# Collected data
>>>
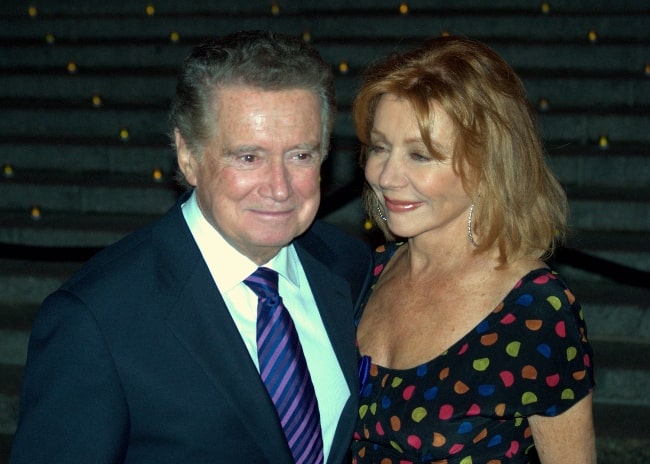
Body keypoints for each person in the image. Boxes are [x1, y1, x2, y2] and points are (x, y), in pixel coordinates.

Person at [10, 30, 373, 464]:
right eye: (248, 157)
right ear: (187, 155)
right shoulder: (95, 319)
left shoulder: (348, 268)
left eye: (301, 155)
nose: (280, 188)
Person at [350, 35, 596, 463]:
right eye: (380, 147)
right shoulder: (362, 275)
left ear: (487, 165)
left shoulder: (535, 309)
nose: (386, 175)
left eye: (420, 155)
<<<
# PROBLEM
Nothing but an exact copy of the data, without pictures, should be returned.

# EXERCISE ANSWER
Body keypoints for each person in the image. Boxes are [x1, y1, x2, y2] and points are (x, y), in pixel coordinates.

Person at [10, 30, 373, 464]:
right eye: (248, 157)
right ear: (187, 155)
right shoulder: (95, 319)
left shoulder: (348, 268)
left eye: (301, 155)
nose: (280, 188)
Person at [350, 35, 596, 463]:
right eye: (380, 147)
right shoulder: (362, 275)
left ear: (487, 165)
left shoulder: (535, 309)
nose: (386, 175)
left eye: (420, 155)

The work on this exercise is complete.